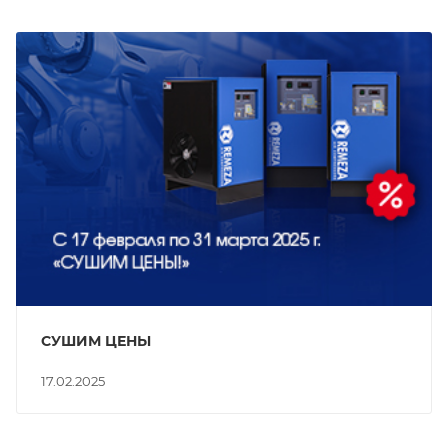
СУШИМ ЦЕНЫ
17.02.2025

--

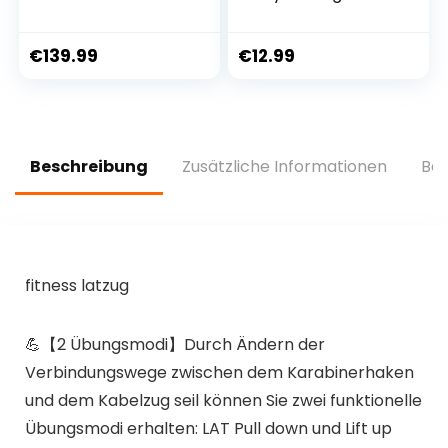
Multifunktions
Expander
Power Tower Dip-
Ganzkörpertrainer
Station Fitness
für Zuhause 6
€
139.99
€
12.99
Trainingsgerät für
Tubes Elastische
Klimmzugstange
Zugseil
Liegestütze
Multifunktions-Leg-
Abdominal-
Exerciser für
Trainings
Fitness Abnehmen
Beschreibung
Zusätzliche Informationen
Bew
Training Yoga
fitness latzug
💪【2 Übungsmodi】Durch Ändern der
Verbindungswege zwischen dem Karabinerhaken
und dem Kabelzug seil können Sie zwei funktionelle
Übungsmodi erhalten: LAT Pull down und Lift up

#### [EXERCISE PROMPT]
Lines with the string "Multifunktions": pick each one out of the material and return it.

#### [COMPLETED EXERCISE]
Multifunktions
Multifunktions-Leg-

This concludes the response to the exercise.